All my exposure to streaming games (outside LAN remote play) has been so shitty that I do not grasp people entertaining streaming services as a viable way to play games. I understand some people have very low standards, but surely for the overwhelming majority of people who like video games, playing them with heaps of input lag and shite bitrate streaming video is worse than not playing them at all, right?
Even with the lowest latency possible and reasonable bandwidth, game streaming over the internet at acceptable quality is not there yet with current technology, as far as I have witnessed and as far as I have heard from anyone else.
I have yet to hear anyone with any kind of gaming chops say anything respectable about over-the-internet game streaming services. The people who push them the most seem to be the type who care less about the game they want to play and more about the platform itself. Like, if you want to find anyone mentioning they played a game on Stadia, you'd have to go to Reddit and look up r/Stadia.
Even in-home streaming is only worthwhile if your hardware is all new and high quality. This isn't most people at all, even including niggas like you and me, nerdy enough to post on the internet about such things, and people with computers that cost as much as an economy car. Or maybe you live somewhere where you're entirely reliant on wifi, and you can't just drill holes in your wall to run networking cable. There are a thousand ways in-home streaming can just not be viable, let alone streaming a game from some Sony server farm.
Tons of places still don't have gigabit ethernet. Even if you do, having tons of bandwidth doesn't mean shit if you just happen to live too far away from your ISP's headend or whatever, which would make your ping times ass. And if you're reliant on mobile data? You can completely forget it. If you have any data caps, you will burn through them faster than if you just did a lot of video streaming at the same resolution.

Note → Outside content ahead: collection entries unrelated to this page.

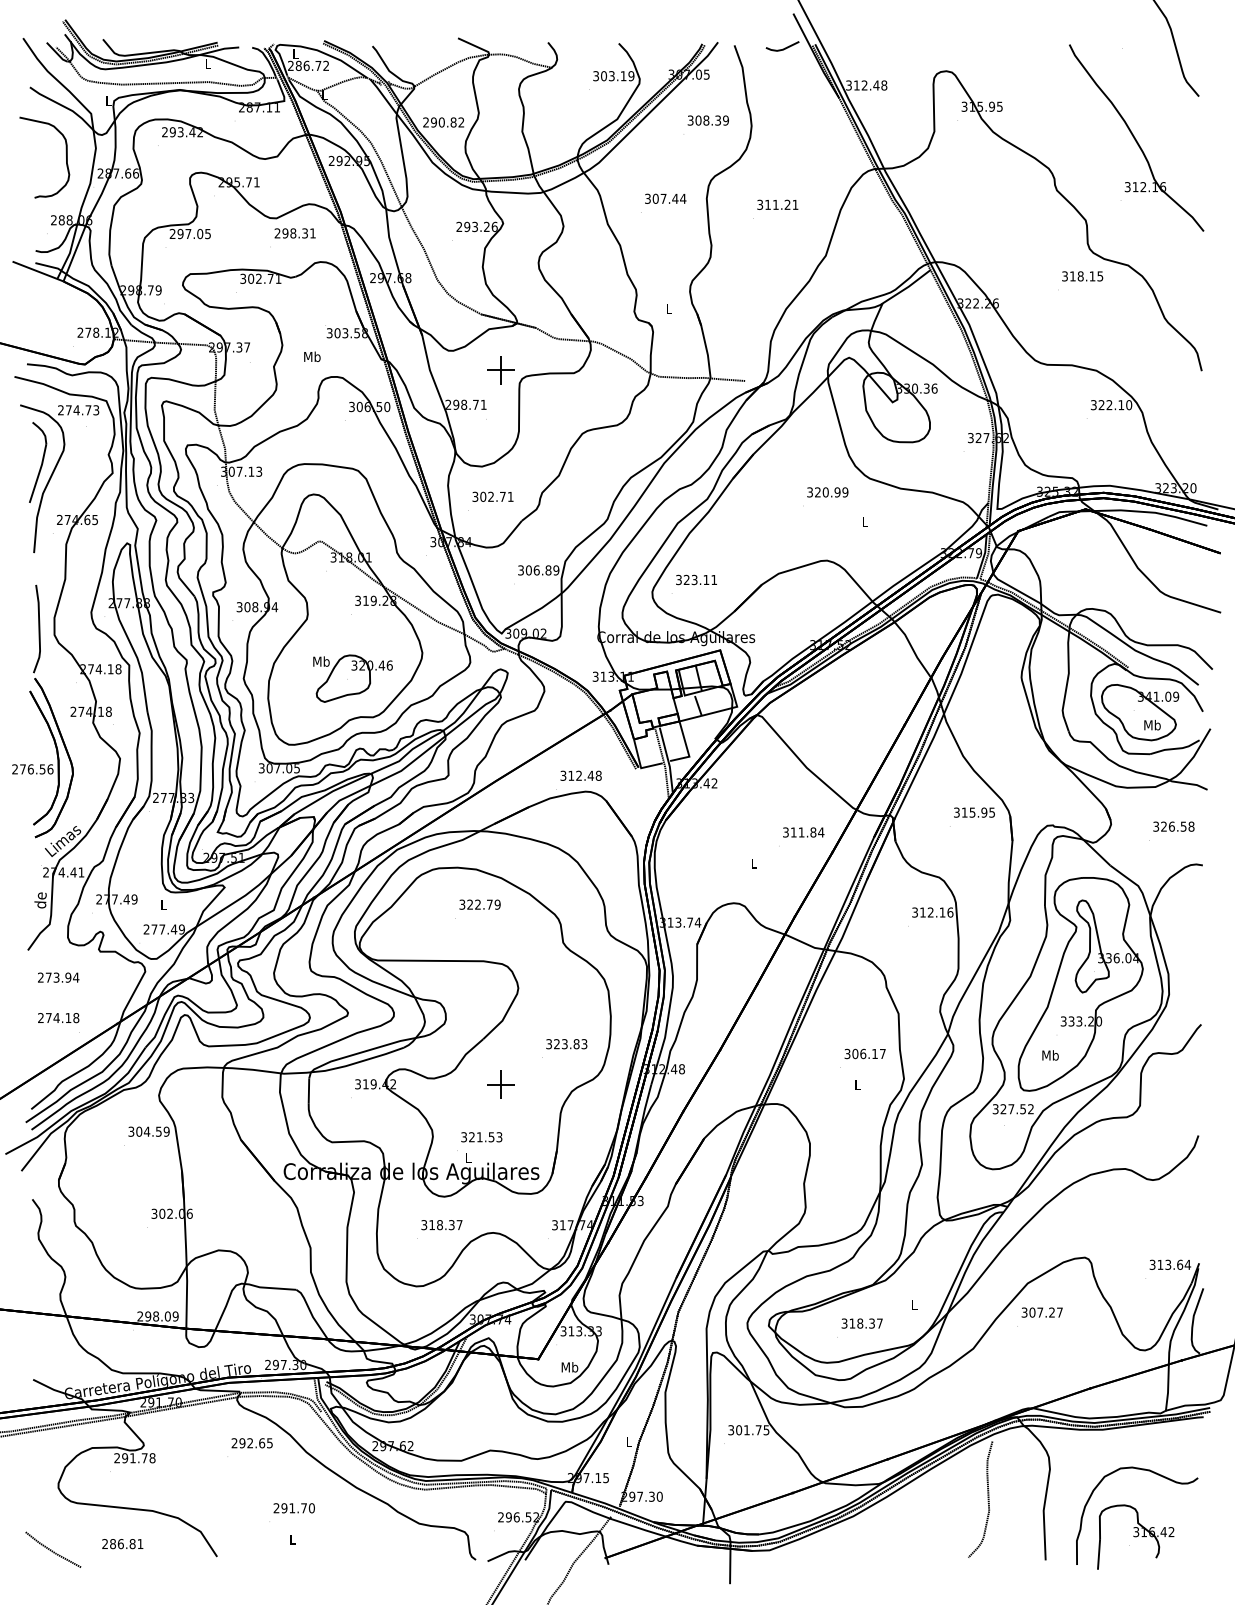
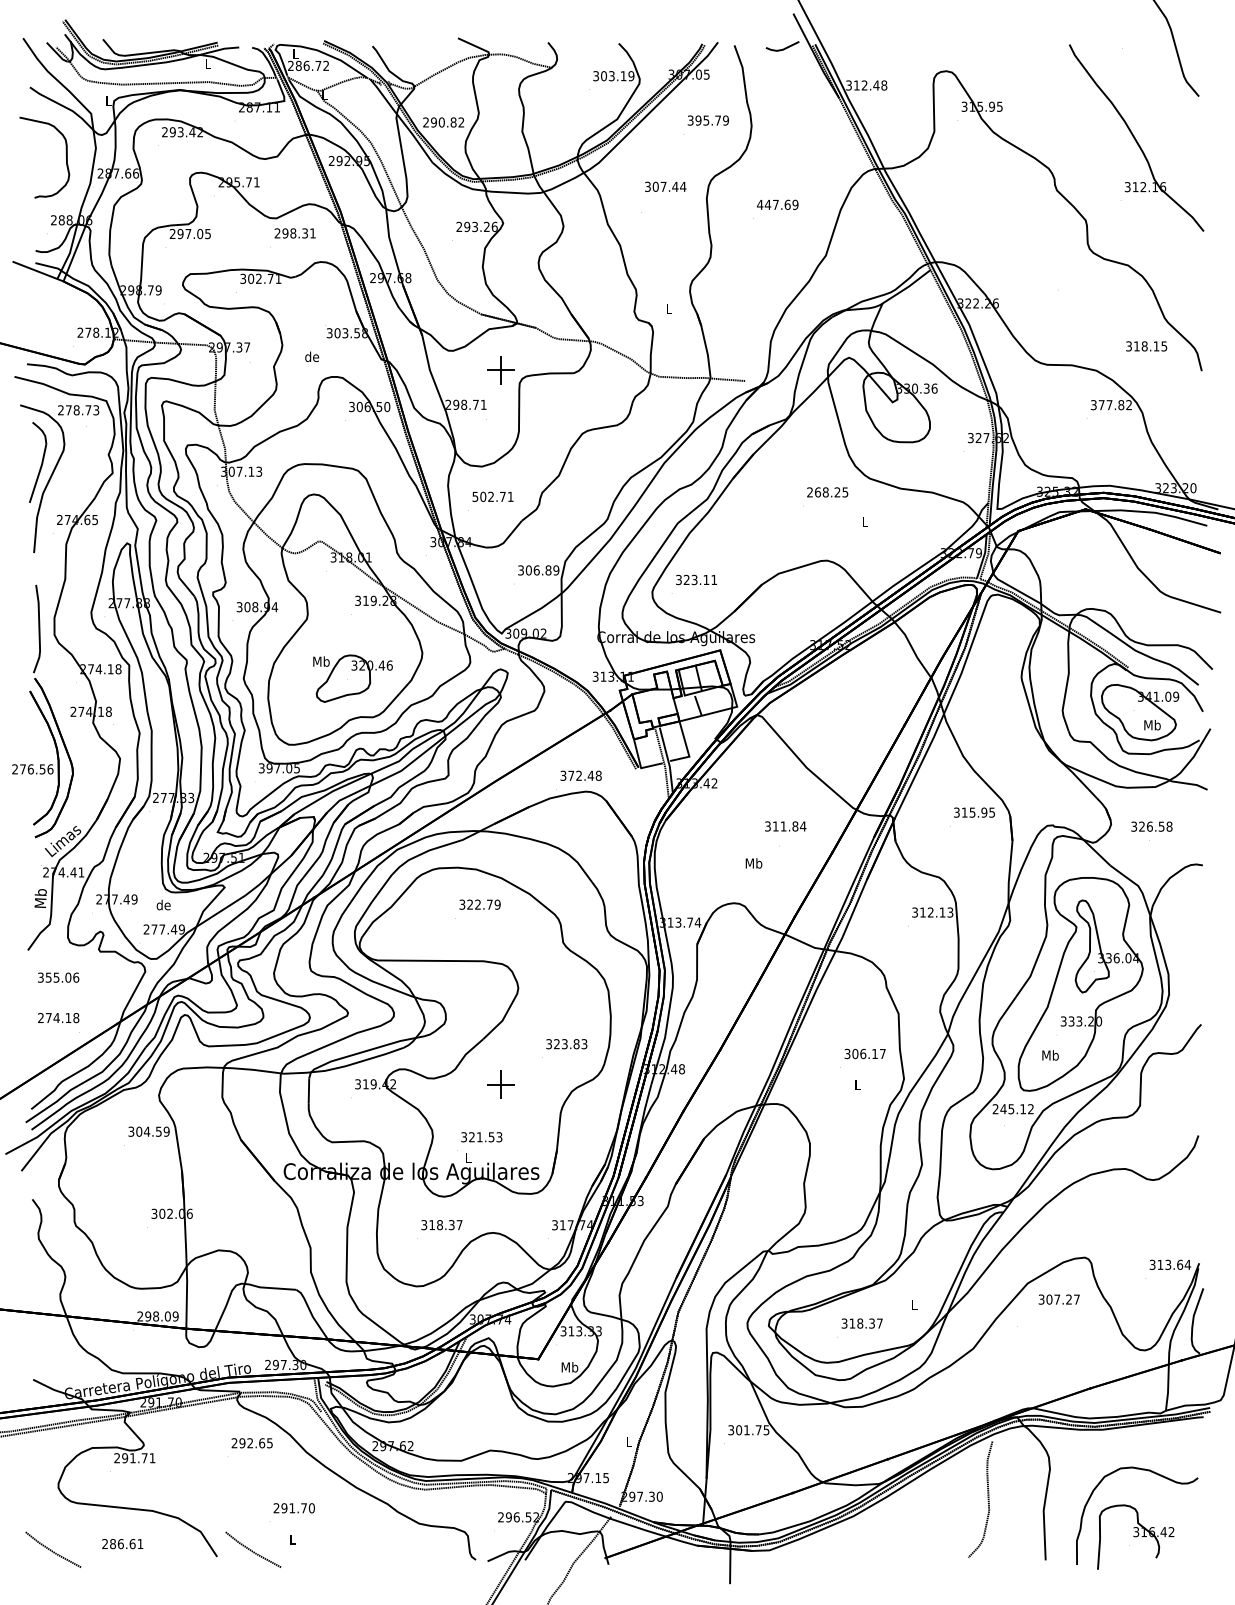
text at (707, 120): 308.39 -> 395.79
text at (665, 198) position: (665, 198) -> (665, 186)
text at (777, 204): 311.21 -> 447.69
text at (1082, 276) position: (1082, 276) -> (1146, 346)
text at (312, 356): Mb -> de
text at (1115, 405): 322.10 -> 377.82
text at (76, 410): 274.73 -> 278.73
text at (827, 492): 320.99 -> 268.25
text at (475, 495): 302.71 -> 502.71
text at (269, 768): 307.05 -> 397.05
text at (571, 775): 312.48 -> 372.48
text at (1173, 826) position: (1173, 826) -> (1151, 826)
text at (803, 832) position: (803, 832) -> (785, 826)
text at (753, 863): L -> Mb
text at (40, 898): de -> Mb
text at (163, 904): L -> de
text at (950, 912): 312.16 -> 312.13
text at (58, 977): 273.94 -> 355.06
text at (1008, 1109): 327.52 -> 245.12
text at (1041, 1312) position: (1041, 1312) -> (1058, 1299)
text at (152, 1458): 291.78 -> 291.71
text at (132, 1543): 286.81 -> 286.61
line at (252, 1550): none -> present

What I'm trying to say is, this shit is only even remotely viable if:
- the thing you're playing on has a good network interface (most likely if it was built no earlier than 2019)
- your router is high quality
- your connection to your ISP is very low latency, so you live in a big city
And even at that, due to how all of this works, you will still have:
- a bit of input lag that'll make everything feel a little uncomfortable
- compression artifacts that make the image softer everywhere
- tons of compression artifacts that make everything a giant mess if explosions happen
- infetterence somewhere along the way
also, game streaming services advertise goofy shit like this as serious ways to play their games portably:
instead of, you know, a little pocket-sized dedicated game machine, which just isn't a thing anymore here in Clown World.

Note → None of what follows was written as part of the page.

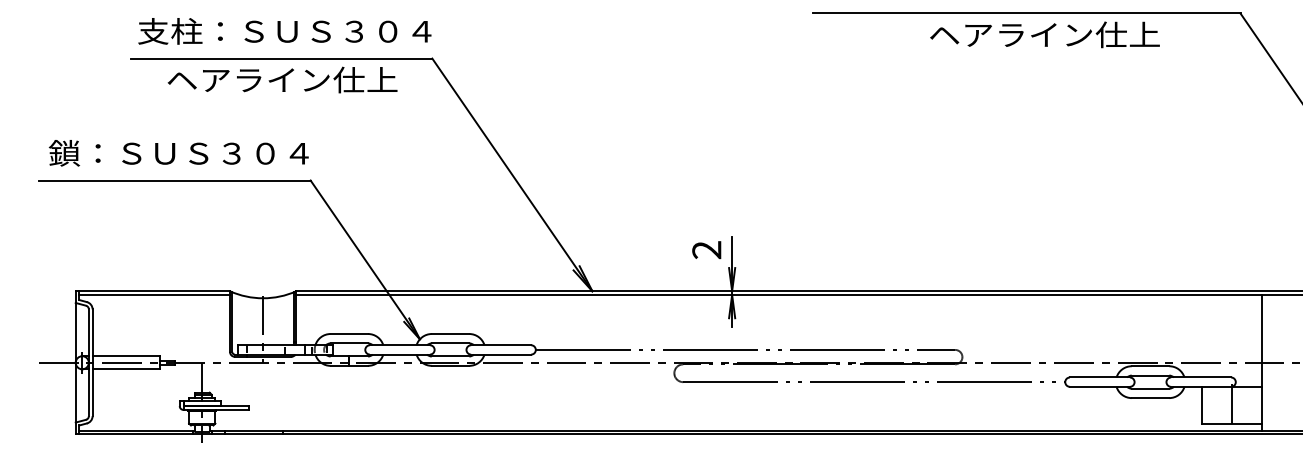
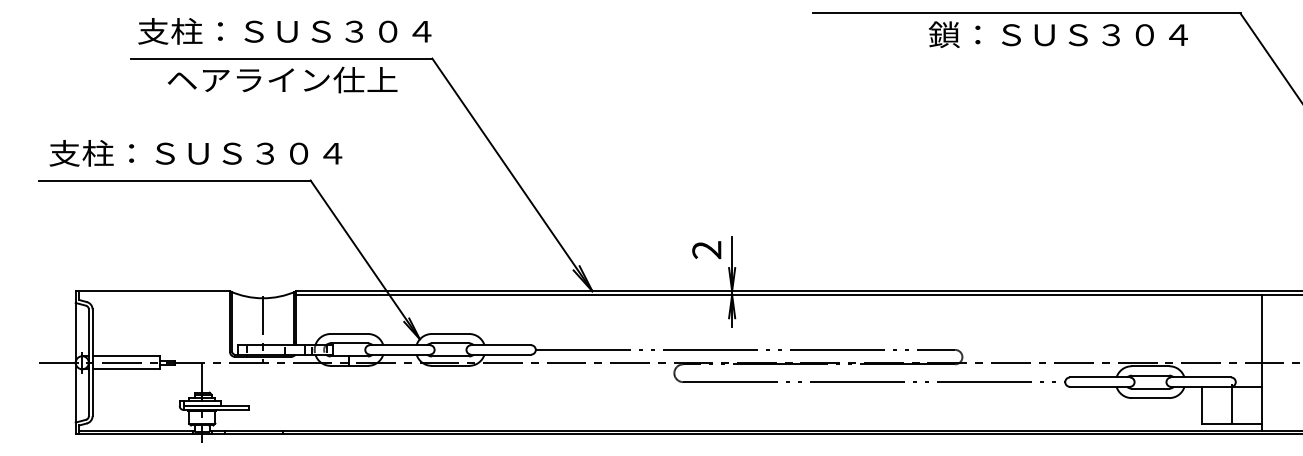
text at (1057, 34): ヘアライン仕上 -> 鎖：ＳＵＳ３０４
text at (195, 153): 鎖：ＳＵＳ３０４ -> 支柱：ＳＵＳ３０４
line at (154, 295): present -> none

Everything about game streaming is terrible, and not at all ready for the masses, let alone enthusiasts. The fact that Sony's locking PS1/2/P games behind one, rather than farting out some emulation solution for a console as powerful as PlayStation 5 makes me wonder what the fuck's going on. It's like you can just say to investors "game streaming", and they just start deluging you with money, because internet streaming is hot shit, and they don't understand that games aren't at all like movies and music on technical levels.
I've given game streaming a chance, too. I got a free copy of Doom 64 on Stadia. It is a bad experience. Hiccups happen more and more frequently the longer your session runs. Your session closes out and you lose your place if you pause and go away longer than a few minutes without saving. You wind up with a sense of imposing dread when you enter a room with a lot of enemies, because you know the video compression will shit out if too much happens on-screen at once, and a small network hiccup could lock you up and kill you by no fault of your own. There was one situation where I had a hiccup that lasted about 20 seconds, and it happened while I was firing, so it wasted a bunch of my ammo by holding down fire for like 20 seconds. That is not acceptable at all. 30 years ago, a shitty gaming setup would be if you were trying to play a game on a blurry CRT with a weak RF switch, and a junky Mad Catz controller. Even that still gave you a consistent picture without input lag. You just cannot have the risk of abrupt interruptions mid-game, where you can't even pause in time to wait out the problems. And that's something that simply cannot be fixed, because there will always be a problem somewhere along the line.
$120 a year to stream 25 year old games on your new powerful $600 console that's not even running them locally, even though it could trivially do so, just like the PlayStation from 16 years ago actually did. The PlayStation 5 and its services have been a disaster for video games.